Task instructions: Your answer should consist of every line from the records that holds the string "fair".

....

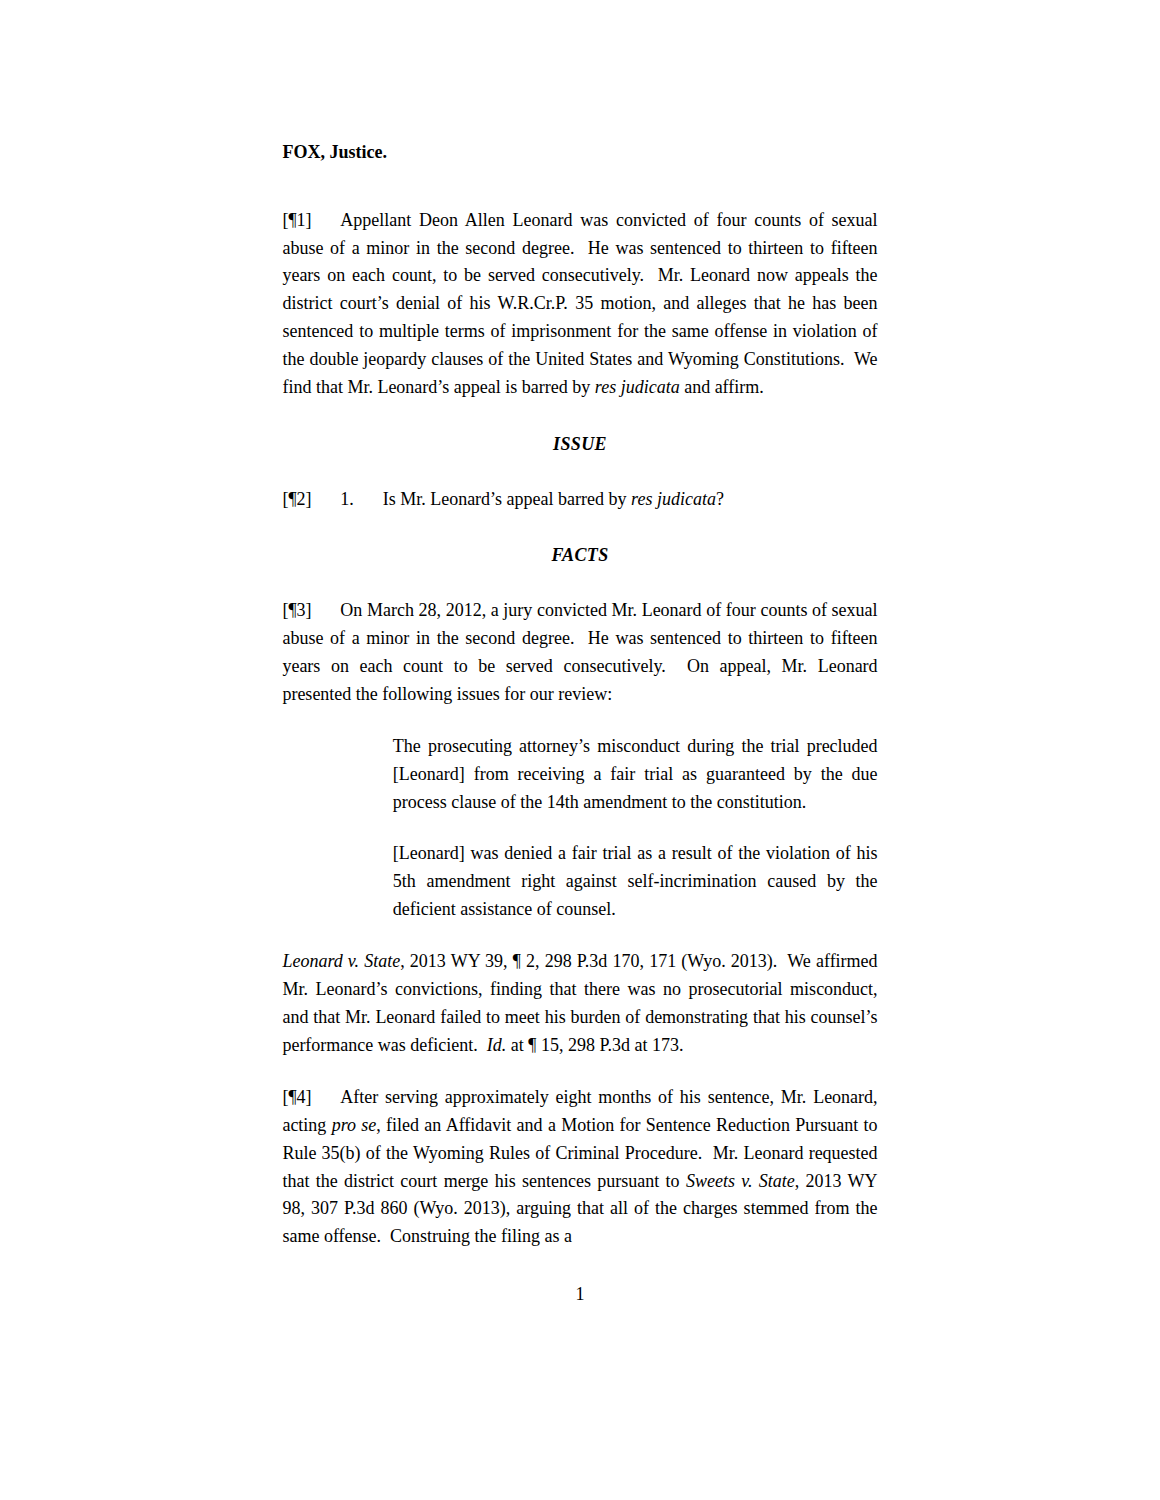FOX, Justice.
[¶1] Appellant Deon Allen Leonard was convicted of four counts of sexual abuse of a minor in the second degree. He was sentenced to thirteen to fifteen years on each count, to be served consecutively. Mr. Leonard now appeals the district court’s denial of his W.R.Cr.P. 35 motion, and alleges that he has been sentenced to multiple terms of imprisonment for the same offense in violation of the double jeopardy clauses of the United States and Wyoming Constitutions. We find that Mr. Leonard’s appeal is barred by res judicata and affirm.
ISSUE
[¶2] 1. Is Mr. Leonard’s appeal barred by res judicata?
FACTS
[¶3] On March 28, 2012, a jury convicted Mr. Leonard of four counts of sexual abuse of a minor in the second degree. He was sentenced to thirteen to fifteen years on each count to be served consecutively. On appeal, Mr. Leonard presented the following issues for our review:
The prosecuting attorney’s misconduct during the trial precluded [Leonard] from receiving a fair trial as guaranteed by the due process clause of the 14th amendment to the constitution.
[Leonard] was denied a fair trial as a result of the violation of his 5th amendment right against self-incrimination caused by the deficient assistance of counsel.
Leonard v. State, 2013 WY 39, ¶ 2, 298 P.3d 170, 171 (Wyo. 2013). We affirmed Mr. Leonard’s convictions, finding that there was no prosecutorial misconduct, and that Mr. Leonard failed to meet his burden of demonstrating that his counsel’s performance was deficient. Id. at ¶ 15, 298 P.3d at 173.
[¶4] After serving approximately eight months of his sentence, Mr. Leonard, acting pro se, filed an Affidavit and a Motion for Sentence Reduction Pursuant to Rule 35(b) of the Wyoming Rules of Criminal Procedure. Mr. Leonard requested that the district court merge his sentences pursuant to Sweets v. State, 2013 WY 98, 307 P.3d 860 (Wyo. 2013), arguing that all of the charges stemmed from the same offense. Construing the filing as a
1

....

Solution to the exercise:
The prosecuting attorney’s misconduct during the trial precluded [Leonard] from receiving a fair trial as guaranteed by the due process clause of the 14th amendment to the constitution.
[Leonard] was denied a fair trial as a result of the violation of his 5th amendment right against self-incrimination caused by the deficient assistance of counsel.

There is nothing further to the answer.